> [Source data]

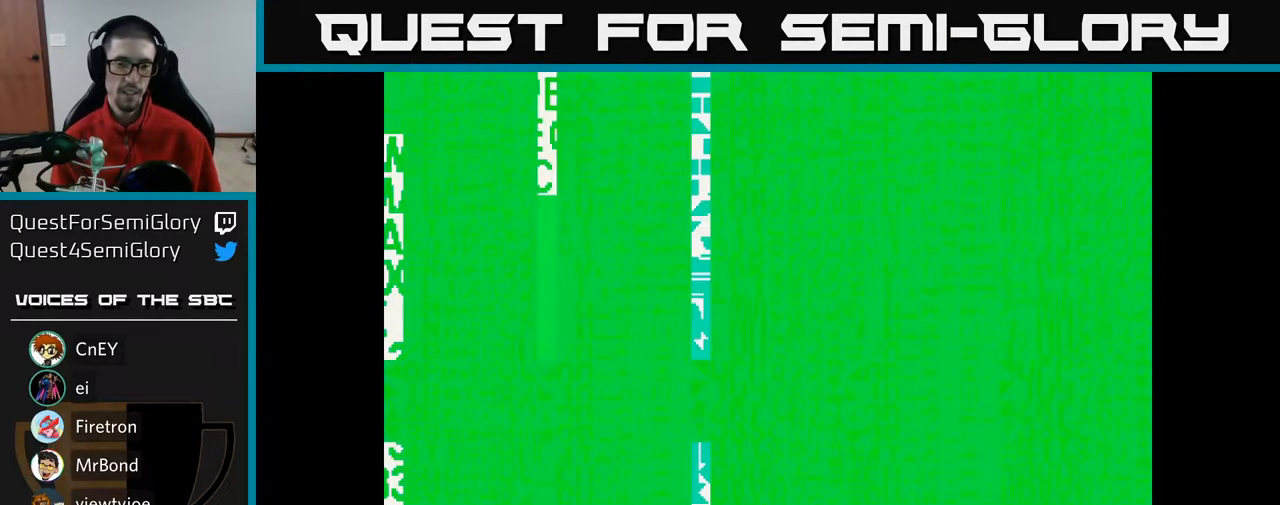
{"buttons": [], "left_stick": "center", "right_stick": "center", "events": [[17, "A", "up"]]}
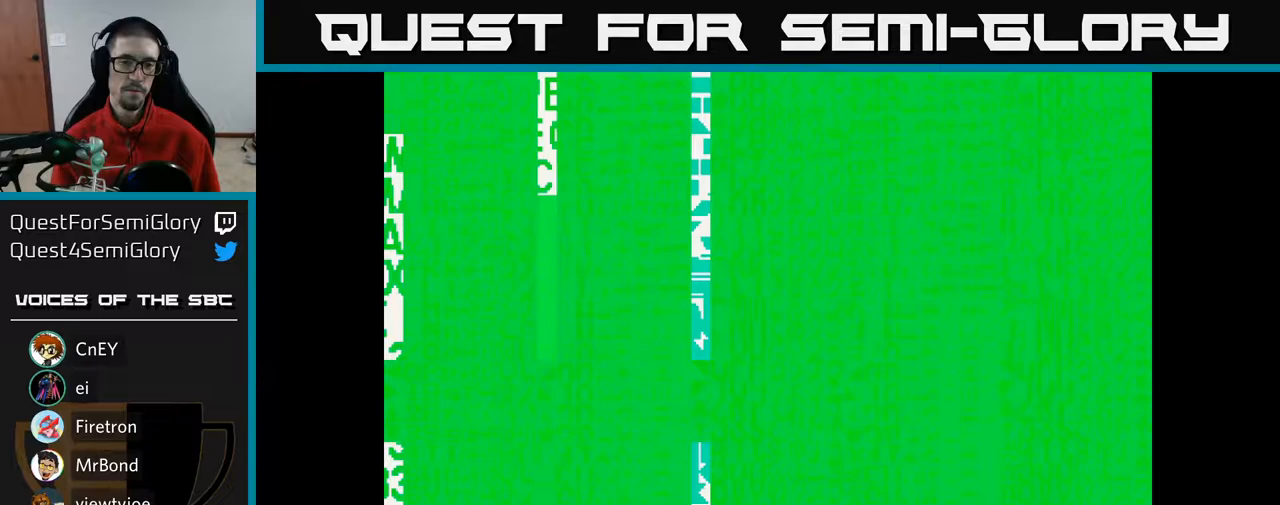
{"buttons": [], "left_stick": "center", "right_stick": "center", "events": []}
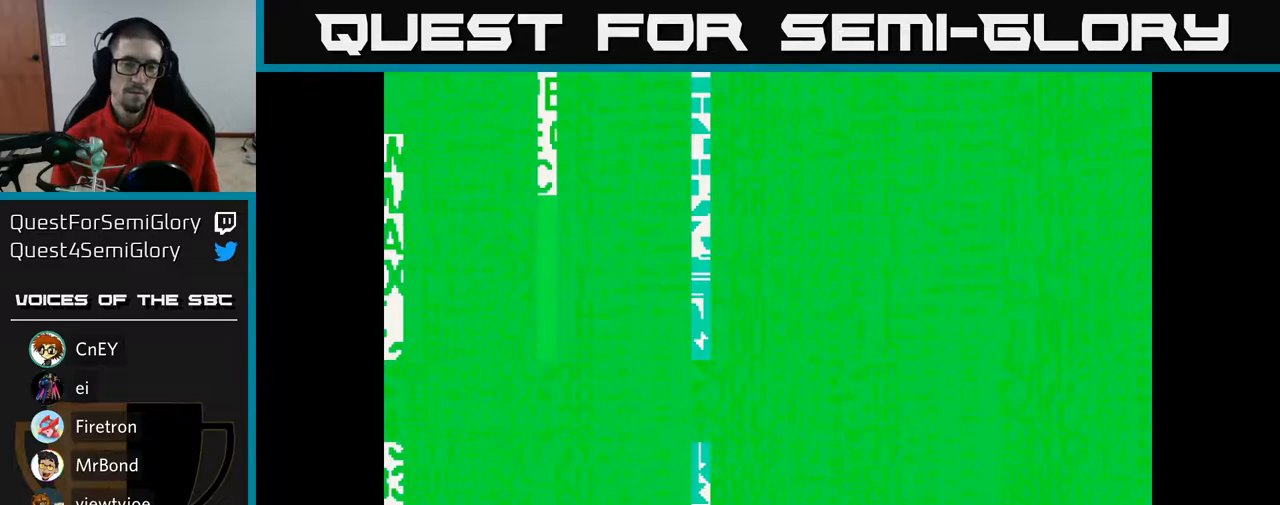
{"buttons": [], "left_stick": "center", "right_stick": "center", "events": []}
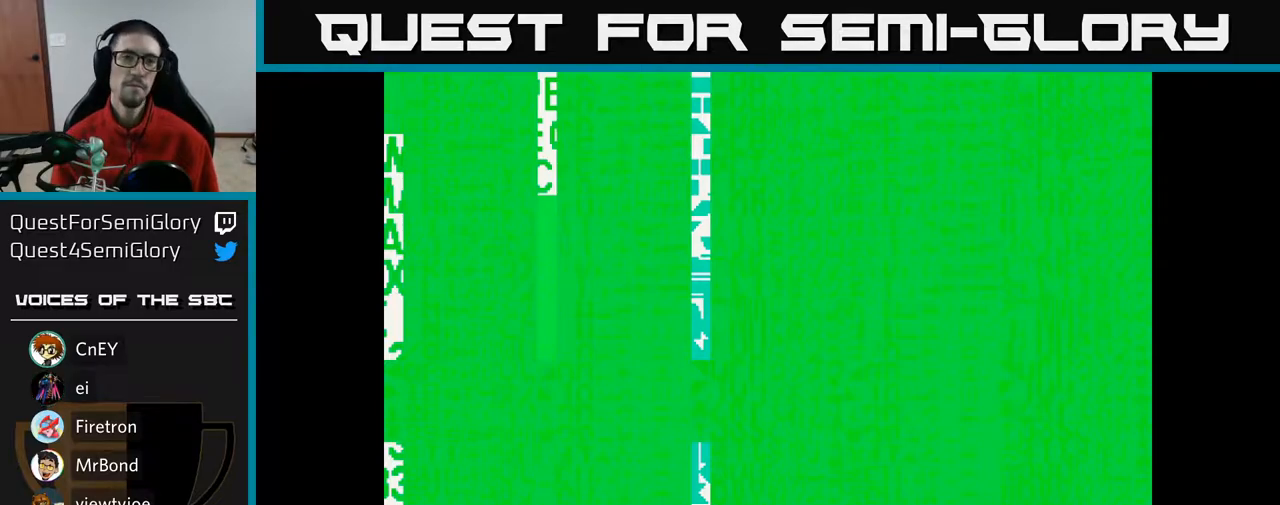
{"buttons": [], "left_stick": "center", "right_stick": "center", "events": []}
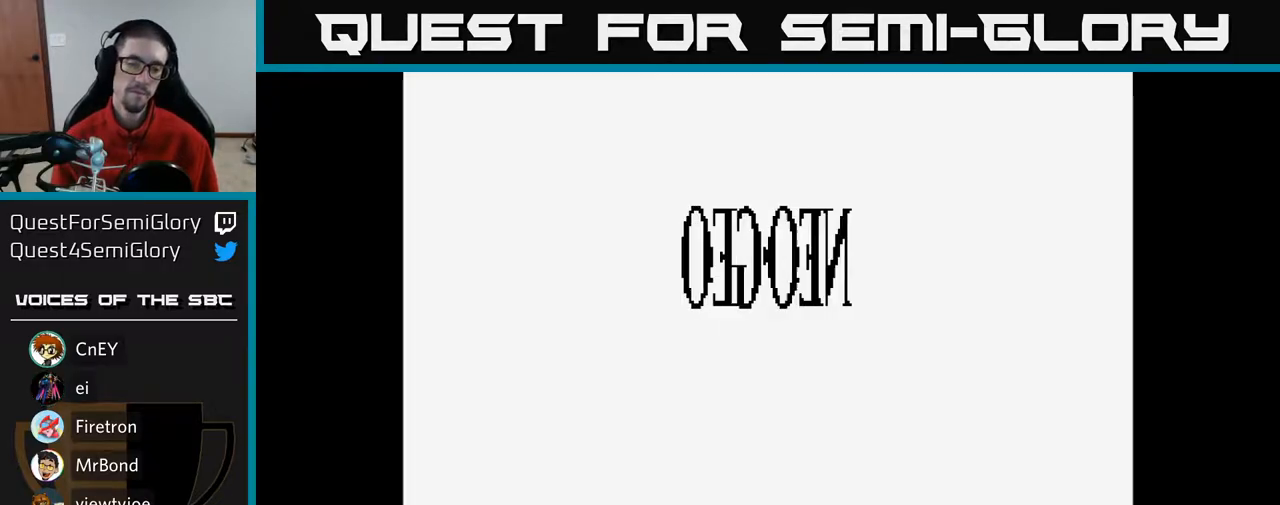
{"buttons": [], "left_stick": "center", "right_stick": "center", "events": [[150, "SELECT", "down"], [300, "SELECT", "up"]]}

> [TASK PROMPT]
From the first line to the last, please copy the data exactly, with the pictures left out.

> [RESPONSE TO THIS TASK]
{"buttons": [], "left_stick": "center", "right_stick": "center", "events": [[17, "A", "up"]]}
{"buttons": [], "left_stick": "center", "right_stick": "center", "events": []}
{"buttons": [], "left_stick": "center", "right_stick": "center", "events": []}
{"buttons": [], "left_stick": "center", "right_stick": "center", "events": []}
{"buttons": [], "left_stick": "center", "right_stick": "center", "events": [[150, "SELECT", "down"], [300, "SELECT", "up"]]}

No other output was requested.